“Overall cancer death rates continue to decline in men and women for all racial and ethnic groups in the United States, according to the latest Annual Report to the Nation on the Status of Cancer”, an NIH press release summarising the report said.
The report shows a decrease in death rates for 11 of the 19 most common cancers among men, and for 14 of the 20 most common cancers among women, over the most recent period (2014-2018).
Declines in deaths from lung cancer and melanoma led the overall decrease, reflecting falling rates of cigarette smoking and a substantial increase in survival for metastatic melanoma due to improved treatments, the report said.
However, the report said declining trends either slowed or disappeared for other common cancers, including prostate, colorectal and breast cancers.
Death rates increased for cancers in the brain and elsewhere in the nervous system and pancreas for both sexes, as well as oral cavity and pharynx in males, and liver and uterus in females, the report said.
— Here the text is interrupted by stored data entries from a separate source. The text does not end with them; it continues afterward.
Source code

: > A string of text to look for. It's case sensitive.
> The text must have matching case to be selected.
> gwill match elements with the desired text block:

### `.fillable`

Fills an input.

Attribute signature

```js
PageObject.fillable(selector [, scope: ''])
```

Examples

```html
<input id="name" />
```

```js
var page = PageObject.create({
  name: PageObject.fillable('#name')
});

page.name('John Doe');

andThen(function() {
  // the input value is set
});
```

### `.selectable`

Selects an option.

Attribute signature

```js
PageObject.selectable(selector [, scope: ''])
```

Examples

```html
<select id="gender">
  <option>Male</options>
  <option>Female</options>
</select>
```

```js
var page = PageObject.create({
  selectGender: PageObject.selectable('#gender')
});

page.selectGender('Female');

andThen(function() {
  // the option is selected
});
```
An analysis of long-term trends in the report also shows overall cancer death rate declines accelerating for both males and females from 2001 to 2018, the report added.
The annual report is a collaborative effort among the American Cancer Society (ACS); the Centers for Disease Control and Prevention (CDC); the National Cancer Institute (NCI), part of the National Institutes of Health; and the North American Association of Central Cancer Registries (NAACCR).